“Every adoption requires a family to be broken apart. Yet, you never hear about that grief”
Lisa Wool-Rim Sjöblom in Palimpsest: Documents From a Korean Adoption illustrates the process of investigating her adoption documents to better understand her origin story. Lisa is a Korean transnational adoptee, illustrator, cartoonist, graphic designer, and adoptee rights activist who beautifully captures the multi-faceted and difficult experience of being a transnational and transracial adoptee within this graphic novel. When becoming pregnant with her first child, Lisa began to question further about her origin story and she thought about her own mother’s experience carrying her. For example, Lisa wondered if her mother was similarly scared or if she was shocked.
Before diving into the crux of the graphic novel, she juxtaposes two definitions from the Cambridge Dictionary: palimpsest and adoption.
A very old text or document in which writing has been removed and covered or replaced by new writing.
The act of legally taking a child to be taken care of as your own.

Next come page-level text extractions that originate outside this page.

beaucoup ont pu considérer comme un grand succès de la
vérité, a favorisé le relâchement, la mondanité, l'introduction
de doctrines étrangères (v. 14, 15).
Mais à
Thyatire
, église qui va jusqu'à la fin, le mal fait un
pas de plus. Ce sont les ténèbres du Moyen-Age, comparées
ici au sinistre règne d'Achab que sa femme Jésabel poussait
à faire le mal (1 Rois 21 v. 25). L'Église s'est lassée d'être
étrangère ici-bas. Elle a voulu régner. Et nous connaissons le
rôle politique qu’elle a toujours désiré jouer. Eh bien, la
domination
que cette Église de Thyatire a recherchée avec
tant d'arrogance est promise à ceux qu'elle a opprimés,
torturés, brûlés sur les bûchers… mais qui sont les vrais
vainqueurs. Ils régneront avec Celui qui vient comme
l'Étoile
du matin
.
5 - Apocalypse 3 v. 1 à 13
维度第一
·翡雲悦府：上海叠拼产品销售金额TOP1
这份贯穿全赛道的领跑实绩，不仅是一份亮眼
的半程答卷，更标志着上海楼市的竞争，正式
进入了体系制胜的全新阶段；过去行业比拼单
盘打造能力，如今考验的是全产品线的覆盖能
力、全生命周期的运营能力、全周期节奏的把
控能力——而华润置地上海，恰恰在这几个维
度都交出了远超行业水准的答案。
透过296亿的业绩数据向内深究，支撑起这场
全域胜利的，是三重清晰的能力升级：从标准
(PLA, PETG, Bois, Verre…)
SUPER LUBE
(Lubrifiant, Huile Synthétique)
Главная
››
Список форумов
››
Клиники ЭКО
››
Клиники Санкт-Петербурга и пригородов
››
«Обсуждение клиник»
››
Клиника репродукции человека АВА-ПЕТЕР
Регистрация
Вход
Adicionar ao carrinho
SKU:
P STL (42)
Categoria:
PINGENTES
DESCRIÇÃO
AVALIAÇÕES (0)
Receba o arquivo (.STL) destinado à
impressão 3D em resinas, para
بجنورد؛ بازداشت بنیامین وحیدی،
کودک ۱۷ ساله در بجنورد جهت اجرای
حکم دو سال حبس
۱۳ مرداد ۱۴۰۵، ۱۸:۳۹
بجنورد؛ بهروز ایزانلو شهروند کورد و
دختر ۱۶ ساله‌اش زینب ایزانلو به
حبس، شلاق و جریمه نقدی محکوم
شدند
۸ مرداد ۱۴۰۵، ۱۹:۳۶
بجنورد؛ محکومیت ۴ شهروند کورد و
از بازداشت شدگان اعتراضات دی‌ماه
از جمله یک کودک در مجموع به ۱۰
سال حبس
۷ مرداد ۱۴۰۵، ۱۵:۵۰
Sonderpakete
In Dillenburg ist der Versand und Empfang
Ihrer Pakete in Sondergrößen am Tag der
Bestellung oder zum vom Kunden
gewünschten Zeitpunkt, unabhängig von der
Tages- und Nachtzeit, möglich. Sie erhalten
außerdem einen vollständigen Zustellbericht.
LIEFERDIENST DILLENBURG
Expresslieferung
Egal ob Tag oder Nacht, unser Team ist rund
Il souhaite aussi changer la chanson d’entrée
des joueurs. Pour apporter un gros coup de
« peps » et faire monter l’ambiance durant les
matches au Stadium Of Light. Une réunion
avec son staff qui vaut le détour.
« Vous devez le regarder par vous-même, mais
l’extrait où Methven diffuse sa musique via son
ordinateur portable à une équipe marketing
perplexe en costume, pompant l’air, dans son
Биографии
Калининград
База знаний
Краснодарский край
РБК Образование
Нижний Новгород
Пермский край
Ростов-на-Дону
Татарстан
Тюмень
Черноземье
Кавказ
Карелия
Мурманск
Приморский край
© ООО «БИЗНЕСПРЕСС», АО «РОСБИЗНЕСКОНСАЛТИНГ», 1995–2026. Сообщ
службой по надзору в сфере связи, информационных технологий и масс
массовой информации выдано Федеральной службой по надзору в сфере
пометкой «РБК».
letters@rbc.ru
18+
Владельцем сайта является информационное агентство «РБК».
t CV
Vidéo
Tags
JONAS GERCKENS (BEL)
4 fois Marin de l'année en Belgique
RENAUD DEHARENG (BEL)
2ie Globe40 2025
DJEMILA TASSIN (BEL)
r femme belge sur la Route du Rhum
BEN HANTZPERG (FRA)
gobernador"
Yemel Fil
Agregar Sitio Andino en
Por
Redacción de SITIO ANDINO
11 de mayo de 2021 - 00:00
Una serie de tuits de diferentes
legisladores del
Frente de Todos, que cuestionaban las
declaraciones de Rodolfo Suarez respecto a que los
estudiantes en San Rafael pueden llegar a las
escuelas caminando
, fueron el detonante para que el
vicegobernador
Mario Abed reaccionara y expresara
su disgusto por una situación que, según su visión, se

There is a common conceit that the process of adoption produces a clean-slate for the child when they are adopted into a new family. In this sense, adoptees are completely erased of their previous history, kinship ties to their birth family and birth country. However, in Palimpsest, Lisa draws an entirely different narrative regarding the lived experience of adopted children. Contrary to this “clean-slate” narrative, Lisa reveals that the system of adoption is inherently structured by loss and grief.
Lisa describes this loss through her own experience of holding onto her birth culture and roots as she was growing up. While she tried to hold onto “being as Korean as she could,” she began to lose pride in her birth culture as she experienced racist remarks at school and in public. However, after the birth of her children, she decided to search again for her Korean roots. Lisa expresses the frustrating process of delving into her adoption documents since she was, “completely dependent upon other people’s goodwill, and [she’s] constantly trying to keep [her] hopes down to protect [her]self from disappointment.” Through this tiresome process, Lisa reveals the dark underside of the transnational adoption network. While normally we give so much legitimacy to “official” documents as “true” origin stories, Lisa uncovers a multitude of inconsistencies within these records. Moreover, she is stating the uneasy truth that no one actually wants to hear about supposedly benevolent adoption networks: the process of adoption is a legal and illegal form of economic exchange that relies upon the vulnerability of birth mothers and the exploitation of children.
As someone who was transnationally adopted, this text deeply resonated with me. I rarely find material about adoption written BY adoptees themselves. Oftentimes, it feels quite lonely to be an adoptee. Adoptees do not neatly fit into an identity category, which makes it hard to relate or identify to others who are not in our position. Our complicated feelings about our adoption are typically disregarded by others as inconsequential and at times ungrateful to our adoptive parents. As Lisa puts it, “Our yearnings for our original families and our pursuits for answers about severed biological ties are dismissed as only of interest to adoptees with mental issues, misfits, people who haven’t ‘successfully’ attached, people not capable of receiving the love offered to us.”
While Lisa is speaking from her own experience as a Korean adoptee and about the Korean adoption process, her work is important and so incredibly meaningful to adoptees everywhere. Not every adoptee experiences the same journey, but her description made me feel less alone in my struggle of reckoning with my past.
Hannah Ku is an intern at the 1882 Foundation. She is a master’s student studying Asian American history, public history methodology, and critical adoption studies at the University of Massachusetts, Amherst. She graduated from the University of Pittsburgh with a BA in History, a minor in Chinese, and a certificate in East Asian Studies.